I think we agree on that.



    You know (I hope) that I pretend (at least) to have shown that
    *IF* we are machine, and thus if our (generalized) brain is a
    machine, (for example: we say "yes" to the doctor) *THEN* "we"
    are immaterial, and eventually matter itself emerges from the
    statistical interference of computations. The term computation is
    taken in its original mathematical (and unphysical, immaterial)
    sense (of Church, Turing, Post, ...)

    Remember that  "comp" is the belief (axiom, theory, hypothesis,
    faith) that we can survive with an artificial digital (a priori
    primitively material for the aristotelian) brain. Then I show
    that if we believe furthemore that matter is primitive, like
    99,999%of the Aristotelians, we get a contradiction.

JM: "you have shown..." - your *_DESCRIPTION_ of comp* and I do not throw out my belief to accept yours;


"Mine" is just the usual one, make enough pecise to prove theorems from it. But it is really just Descartes, update with the discovery of the universal machine.



first of all I carry a close, but different term for 'machine' because IMO numbers are not "god-made" primitives.


I can prove that no theory can prove the existence of the natural numbers without postulating them (or equivalent things).




They are the inventions in human speculation (cf: D. Bohm)

Of course I differ here.

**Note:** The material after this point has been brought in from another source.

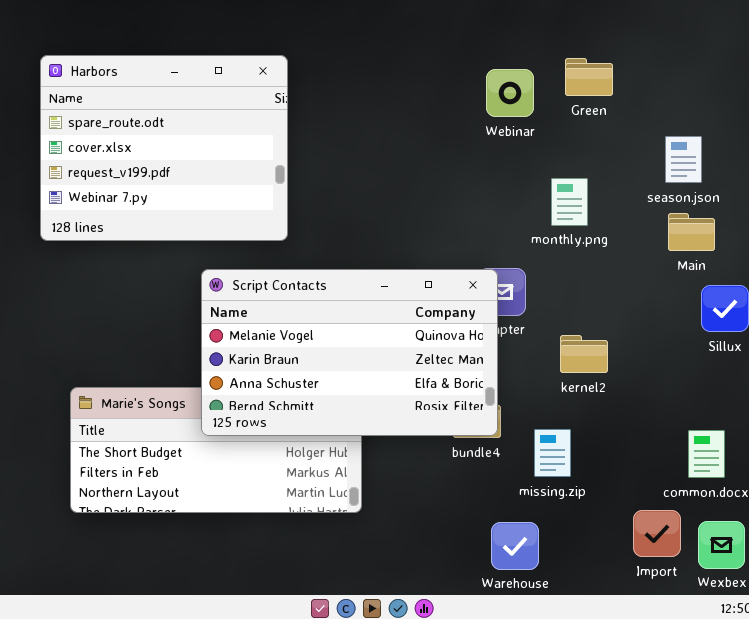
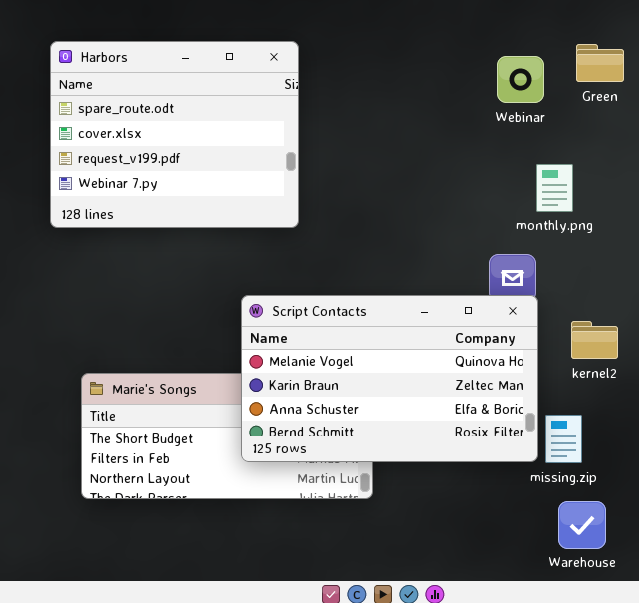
monthly.png: [551,178,588,226] -> [536,164,573,212], moved
Script Contacts: [201,269,498,436] -> [241,295,538,462], moved
Warehouse: [491,522,539,570] -> [558,501,606,549], moved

It is the notion of "humans" which is a speculation by the numbers/machines.

Yet above you note that numbers can only be postulated. Isn't this an example of misplacing the concrete? You point out that arithmetic is not only almost all unknown but is, ex hypothesi, unknowable. ISTM that can be read as a reductio against the reality of arithmetic. So why not suppose that the natural numbers are just a model of perceptual counting; and their potential infinity is a convenient fiction whereby we avoid having to worry about where we might run out of numbers to count with?